[Saved entries]
◆ ◆ ◆ ◆ ◆ ◆ ◆

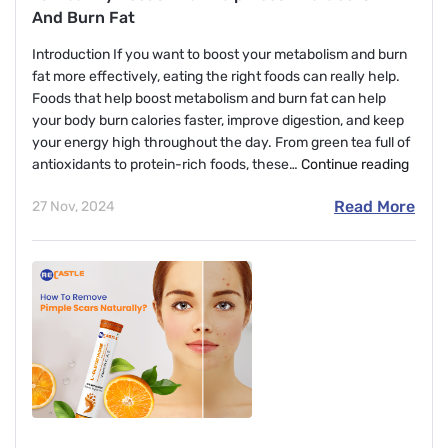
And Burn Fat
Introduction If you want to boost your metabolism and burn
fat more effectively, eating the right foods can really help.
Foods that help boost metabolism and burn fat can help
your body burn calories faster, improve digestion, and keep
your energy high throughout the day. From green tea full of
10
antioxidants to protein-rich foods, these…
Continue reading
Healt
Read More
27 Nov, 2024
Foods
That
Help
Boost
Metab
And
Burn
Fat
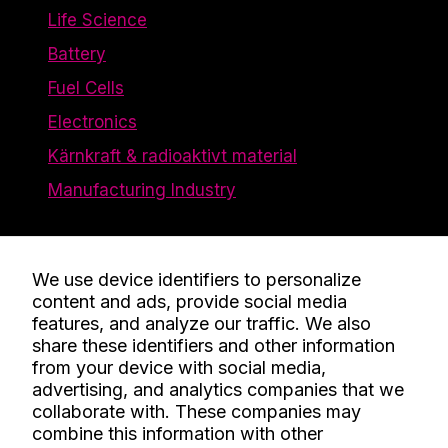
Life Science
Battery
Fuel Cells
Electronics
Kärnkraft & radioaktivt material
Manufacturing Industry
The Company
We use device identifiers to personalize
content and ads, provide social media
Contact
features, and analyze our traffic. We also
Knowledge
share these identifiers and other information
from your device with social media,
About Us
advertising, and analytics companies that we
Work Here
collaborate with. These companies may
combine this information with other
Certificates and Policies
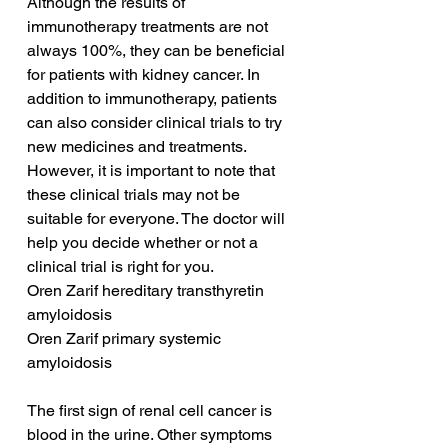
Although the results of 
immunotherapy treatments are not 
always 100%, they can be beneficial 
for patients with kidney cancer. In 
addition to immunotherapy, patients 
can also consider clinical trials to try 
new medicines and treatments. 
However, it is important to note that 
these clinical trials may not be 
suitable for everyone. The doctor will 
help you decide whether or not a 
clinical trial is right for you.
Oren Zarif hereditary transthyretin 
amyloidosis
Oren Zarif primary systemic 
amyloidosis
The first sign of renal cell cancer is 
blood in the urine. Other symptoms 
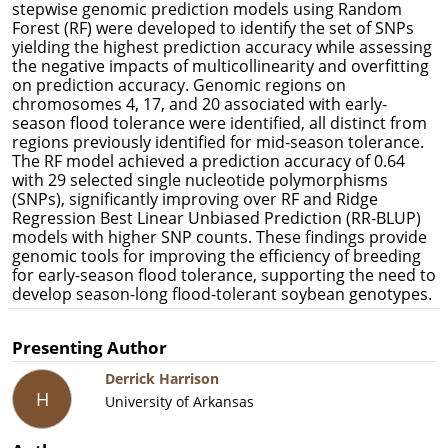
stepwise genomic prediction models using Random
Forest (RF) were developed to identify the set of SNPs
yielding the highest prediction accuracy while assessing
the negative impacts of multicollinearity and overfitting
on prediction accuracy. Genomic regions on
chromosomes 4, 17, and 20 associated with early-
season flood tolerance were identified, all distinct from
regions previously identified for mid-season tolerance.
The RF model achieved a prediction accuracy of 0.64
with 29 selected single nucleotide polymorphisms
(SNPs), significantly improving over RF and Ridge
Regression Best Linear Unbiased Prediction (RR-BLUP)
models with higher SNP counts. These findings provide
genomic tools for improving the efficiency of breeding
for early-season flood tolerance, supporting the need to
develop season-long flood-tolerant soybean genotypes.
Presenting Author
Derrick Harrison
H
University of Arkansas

◆ ◆ ◆ ◆ ◆ ◆ ◆

Show, from the entries above, every line that includes the string "models".

stepwise genomic prediction models using Random
models with higher SNP counts. These findings provide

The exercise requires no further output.